This Psalm describes the righteous as trees and the wicked as chaff. Chaff is the husks of kernels of grain that provide no food value for humans, and because they are light the wind blows them away, separating them from the grain.
The Nature of a Tree
What do trees represent in this Psalm? I believe that the most succinct English word with which to express this would be character, the strength to do what is right even when the pressure is on. Isaiah 61:3 says, “…That they may be called trees of righteousness, the planting of the LORD, that He may be glorified.” Chaff refers to the person without character.
A tree can withstand a very strong wind, while chaff is blown away by the least breeze. Likewise, the wicked are blown off course by the slightest temptation while the righteous described in Ps. 1 can be counted on to stand in the face of tremendous pressure.
The old expression, “Every man has his price,” must have been coined by a wicked man. In a video of a Burmese Christian woman she explained that the Buddhist government soldiers would round up believers and ask, “Are you a Christian?” If they would answer in the affirmative the soldiers would shoot them. The interviewer asked, “How would you answer?” Without batting an eye she responded, “I would tell them that I am a Christian.” Many of God’s people have displayed faithfulness even in the face of death. They could not be bought with any price, even their lives.
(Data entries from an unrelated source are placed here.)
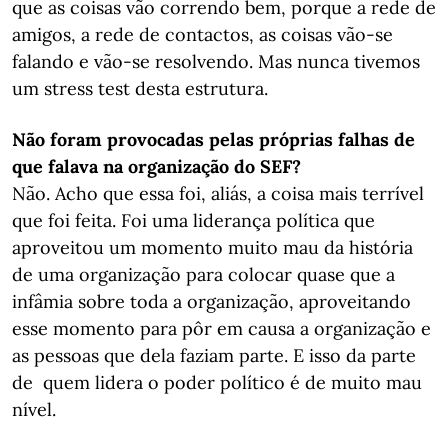
que as coisas vão correndo bem, porque a rede de
amigos, a rede de contactos, as coisas vão-se
falando e vão-se resolvendo. Mas nunca tivemos
um stress test desta estrutura.
Não foram provocadas pelas próprias falhas de
que falava na organização do SEF?
Não. Acho que essa foi, aliás, a coisa mais terrível
que foi feita. Foi uma liderança política que
aproveitou um momento muito mau da história
de uma organização para colocar quase que a
infâmia sobre toda a organização, aproveitando
esse momento para pôr em causa a organização e
as pessoas que dela faziam parte. E isso da parte
de quem lidera o poder político é de muito mau
nível.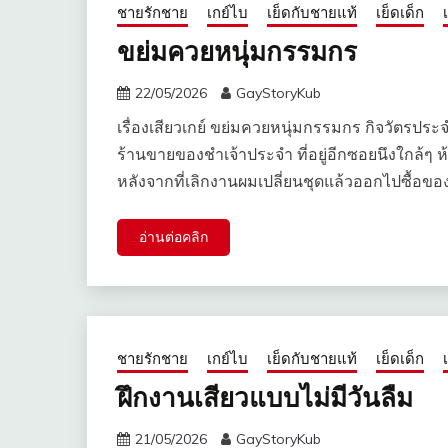
ชายรักชาย
เกย์ไบ
เย็ดกับชายแท้
เย็ดเด็ก
ขย่มควยหนุ่มกรรมกร
22/05/2026
GayStoryKub
เรื่องเสียวเกย์ ขย่มควยหนุ่มกรรมกร กิจวัตร​ประ
ร้านขายของชำเจ้าประจำ​ ที่อยู่อีกซอยนึงใกล้ๆ ห้
หลังจากที่เลิกงานผมเปลี่ยนชุดแล้วออกไปซื้อข
อ่านต่อคลิก
ชายรักชาย
เกย์ไบ
เย็ดกับชายแท้
เย็ดเด็ก
ฝึกงานเสียวแบบไม่มีวันลืม
21/05/2026
GayStoryKub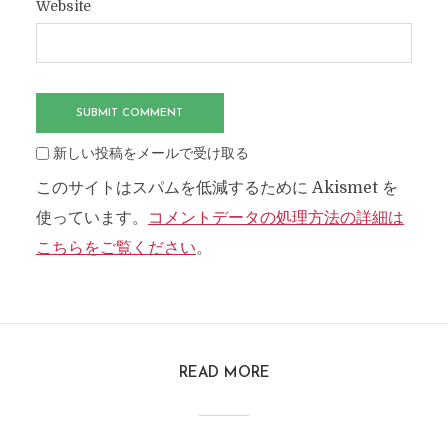
Website
新しい投稿をメールで受け取る
このサイトはスパムを低減するために Akismet を
使っています。
コメントデータの処理方法の詳細は
こちらをご覧ください
。
READ MORE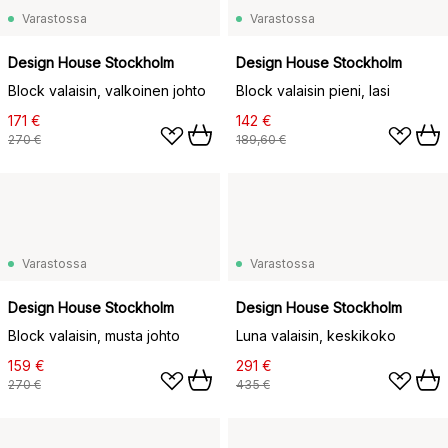
Varastossa
Varastossa
Design House Stockholm
Design House Stockholm
Block valaisin, valkoinen johto
Block valaisin pieni, lasi
171 €
142 €
270 €
189,60 €
Varastossa
Varastossa
Design House Stockholm
Design House Stockholm
Block valaisin, musta johto
Luna valaisin, keskikoko
159 €
291 €
270 €
435 €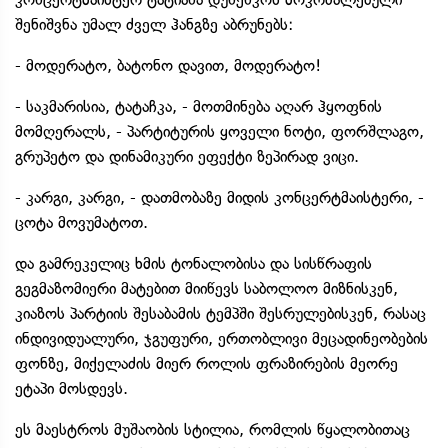
შენიშვნა უმალ ძველ ჰანგზე აბრუნებს:
- მოდერატო, ბატონო დავით, მოდერატო!
- საკმარისია, ტატაჩკა, - მოთმინება აღარ ჰყოფნის
მომღერალს, - პარტიტურის ყოველი ნოტი, ფორშლაგო,
გრუპეტო და დინამიკური ეფექტი ზეპირად ვიცი.
- კარგი, კარგი, - დათმობაზე მიდის კონცერტმაისტერი, -
ცოტა მოვუმატოთ.
და გამრეკელიც ხმის ტონალობისა და სისწრაფის
გეგმაზომიერი მატებით მიიწევს საბოლოო მიზნისკენ,
კიაზოს პარტიის შესაბამის ტემპში შესრულებისკენ, რასაც
ინდივიდუალური, ჯგუფური, ერთობლივი მეცადინეობების
ფონზე, მიქელაძის მიერ როლის ფრაზირების მეორე
ეტაპი მოსდევს.
ეს მაესტროს მუშაობის სტილია, რომლის წყალობითაც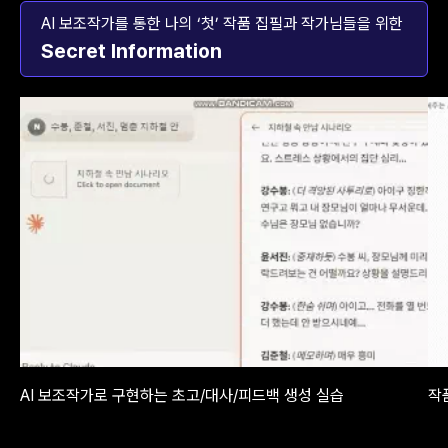
AI 보조작가를 통한 나의 ‘첫’ 작품 집필과 작가님들을 위한
Secret Information
AI 보조작가로 구현하는 초고/대사/피드백 생성 실습
작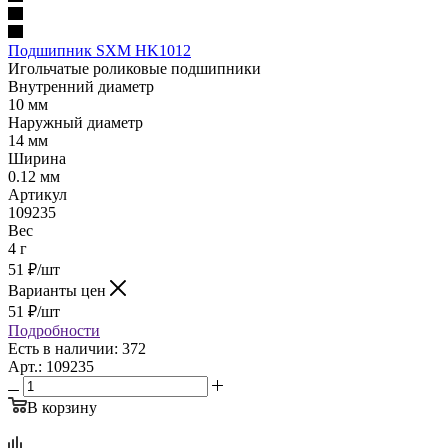
Подшипник SXM HK1012
Игольчатые роликовые подшипники
Внутренний диаметр
10 мм
Наружный диаметр
14 мм
Ширина
0.12 мм
Артикул
109235
Вес
4 г
51
₽
/шт
Варианты цен
51
₽
/шт
Подробности
Есть в наличии: 372
Арт.: 109235
В корзину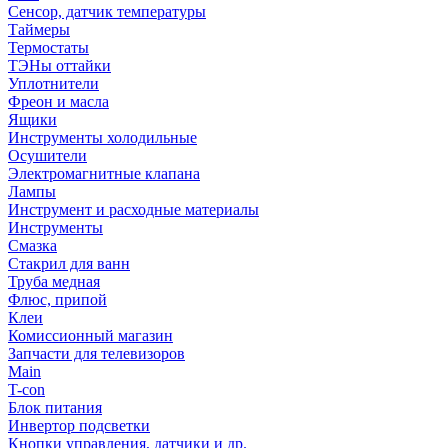
Сенсор, датчик температуры
Таймеры
Термостаты
ТЭНы оттайки
Уплотнители
Фреон и масла
Ящики
Инструменты холодильные
Осушители
Электромагнитные клапана
Лампы
Инструмент и расходные материалы
Инструменты
Смазка
Стакрил для ванн
Труба медная
Флюс, припой
Клеи
Комиссионный магазин
Запчасти для телевизоров
Main
T-con
Блок питания
Инвертор подсветки
Кнопки управления, датчики и др.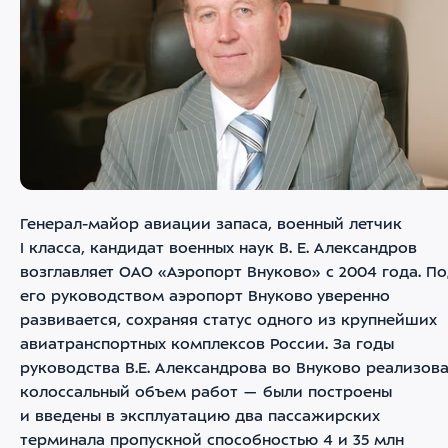
Генерал-майор авиации запаса, военный летчик
I класса, кандидат военных наук В. Е. Александров
возглавляет ОАО «Аэропорт Внуково» с 2004 года. П
его руководством аэропорт Внуково уверенно
развивается, сохраняя статус одного из крупнейших
авиатранспортных комплексов России. За годы
руководства В.Е. Александрова во Внуково реализов
колоссальный объем работ — были построены
и введены в эксплуатацию два пассажирских
терминала пропускной способностью 4 и 35 млн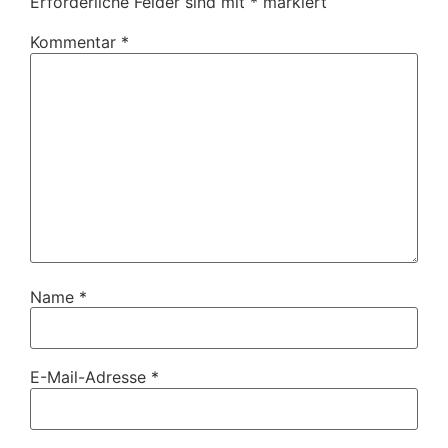
Erforderliche Felder sind mit
*
markiert
Kommentar
*
Name
*
E-Mail-Adresse
*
Righteous Living Requires Character
In Joshua 1:7 we find the Lord commanding Joshua,
Only be strong and very courageous, that you may observe to do according to all the law which Moses My servant commanded you; do not turn from it to the right hand or to the left, that you may prosper wherever you go.
In this verse the Lord informs Joshua that keeping the Law requires character. It is hard to stand against the world, the flesh, and the devil, instead choosing righteousness.
This is evident today as well. In our affluent society it requires character to be a good steward instead of spending a disproportionate amount of our resources on ourselves. It demands character not to click on one of the many links for pornography sites that confront us on a daily basis. It requires character not to read ungodly novels. It requires character not to watch movies with ungodly content. It requires character to witness for Christ. It requires character to be faithful to one’s spouse. It requires character to set aside time for Scripture reading and prayer.
The Source of Character
Psalm 1 informed us that character growth results from meditating on the Word day or night. Joshua 1:7-8 conveys the same message. Psalm 1 apparently is correlating the person meditating on the Word and a tree planted by the rivers of water. It is through drinking in the water of the Word that we grow into a strong, fruitful tree, a person of character.
It is amazing that this formula is so simple. Memorize and meditate on Scripture, and you will develop character.
In light of the simplicity of this formula and its vast contribution, promising to develop the component of our lives most significant to us and to God, it is astounding that it does not attract more attention. One would think that this would be the central concern in Christian parenting, a major emphasis of every church, a priority of every Christian, the focal point of every discipleship program, a central feature of every Christian educational curriculum.
I wish that I could say that on a scale of 1 to 10 I could rate myself as a 10 in Scripture memory. I can’t. However, I can say that I continue to work at it, and that passages I have memorized have ministered to me in a profound way. The point is that, not surprisingly, God’s program works. I trust that all of us will work the program.